Microbes : des alliés de taille pour la police scientifique ?

Dans ce récit, le personnage fictif d’Antoine, chimiste, nous fait découvrir les avancées bien réelles des connaissances en microbiologie qui pourraient révolutionner le travail de la police scientifique.

Antoine est chimiste et suit actuellement une formation en microbiologie. Car il sent que la police scientifique va se servir des microbes à l’avenir. Des signatures autres que les empreintes digitales et l’ADN sont à l’étude pour retrouver les responsables d’actes malveillants. Certaines découlent des découvertes récentes sur nos mélanges microbiens (microbiotes) cutanés.

Nos microbes cutanés sont, avec notre génome, responsables de l’odeur dite « primaire » qui nous caractérise. Elle est partiellement masquée par les savons et autres produits cosmétiques, mais l’odeur secondaire alors dégagée est aussi une source non négligeable d’indices. Un coupable ne pourrait-il pas être démasqué par son odeur ? Les chiens savent suivre les odeurs. Les chimistes peuvent les analyser, au moins partiellement. Mais comment les récolter ? Une « éponge piège odeur », sélectionnée dans le cadre de l’appel à projets « attentats-recherche » du CNRS, est actuellement testée par des collègues militaires d’Antoine. Pour la fabriquer, des huiles végétales sont gélifiées en présence de cristaux de sucre, lesquels sont ensuite simplement dissous dans de l’eau. On obtient un « organogel » microporeux lipidique dans lequel les molécules odorantes, fixées, se solubilisent. Une « mini-éponge » de la taille d’une pièce de monnaie aurait ainsi, si on la déployait, une surface de contact et de capture aussi grande qu’un cours de tennis ! À quand l’utilisation de cette « éponge » ? Les chercheurs estiment que trois ans de mise au point sont encore nécessaires.

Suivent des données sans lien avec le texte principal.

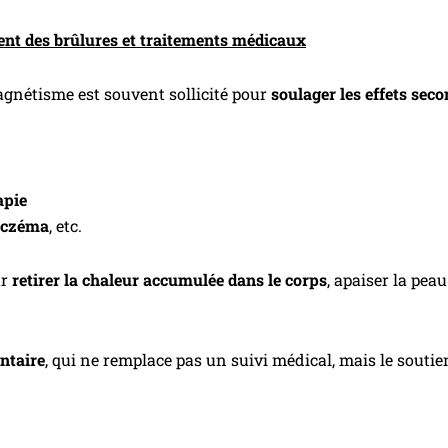
t des brûlures et traitements médicaux
agnétisme est souvent sollicité pour
soulager les effets sec
apie
eczéma
, etc.
ur
retirer la chaleur accumulée dans le corps
, apaiser la pea
taire
, qui ne remplace pas un suivi médical, mais le soutie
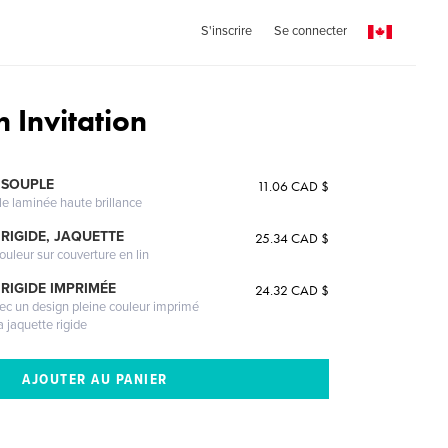
S'inscrire
Se connecter
 Invitation
 SOUPLE
11.06 CAD $
le laminée haute brillance
RIGIDE, JAQUETTE
25.34 CAD $
ouleur sur couverture en lin
RIGIDE IMPRIMÉE
24.32 CAD $
vec un design pleine couleur imprimé
a jaquette rigide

Le nuage de microbes émis dans l’air, différent d’une personne à l’autre, est déjà potentiellement une source d’indices : l’analyse par des techniques génétiques du nuage microbien laissé dans une chambre permet de remonter, en moins de quatre heures, jusqu’à l’occupant de cette chambre si elle est au départ… stérile. On est pour le moment loin d’identifier un suspect qui aurait transité sur le lieu d’un crime. Le nuage de microbes humains se mélange aux microbes environnementaux et disparaît avec le temps ; les technologies de demain permettront peut-être de l’exploiter davantage.

Utiliser l’« empreinte » des microbes de nos mains constitue sans doute une méthode plus prochainement applicable. On transporte tous de l’ordre de 107 bactéries par cm2 sur nos mains. Elles appartiennent à plus de 150 espèces différentes, dont moins de 15 % sont communes entre deux individus. Ces microbes se transfèrent aux surfaces touchées, où ils survivent plusieurs semaines. Partant de l’analyse de la flore bactérienne d’une souris d’ordinateur, des chercheurs américains sont remontés à la main qui l’avait déplacée, parmi plusieurs centaines d’autres. L’intérêt de cette méthode résiderait dans les « empreintes » microbiennes laissées sur des surfaces comme des tissus, qui ne révèlent habituellement pas les empreintes digitales.

Par ailleurs, l’utilisation d’empreintes, qu’elles soient digitales, microbiennes, ou génétiques, nécessite la constitution de bases de données stockant les informations. De tels fichiers posent donc notamment la question de la liberté individuelle. Affaire à suivre.

Les microbes pourraient également aider Antoine et ses collègues à dater les crimes. On a tous entendu parler de rigidité cadavérique. Peut-être connaissez-vous aussi l’entomologie médico-légale ? Cette science étudie les liens existant entre les insectes trouvés sur un cadavre et son état de décomposition. Dans le même esprit, pourquoi ne pas utiliser les microbes, toujours présents sur et dans l’homme, qu’il soit vivant ou mort ? C’est ce qu’a dû penser l’Institut national de la justice américaine qui, en 2014, a financé des études sur le comportement des bactéries dans un corps en décomposition. Le verdict est tombé : les microbes permettent une datation de l’heure de la mort aussi précise que celle résultant de l’entomologie, et moins dépendante de l’environnement. Que de possibilités ! Antoine n’a pas tort. Les microbes deviendront sûrement des aides-policiers.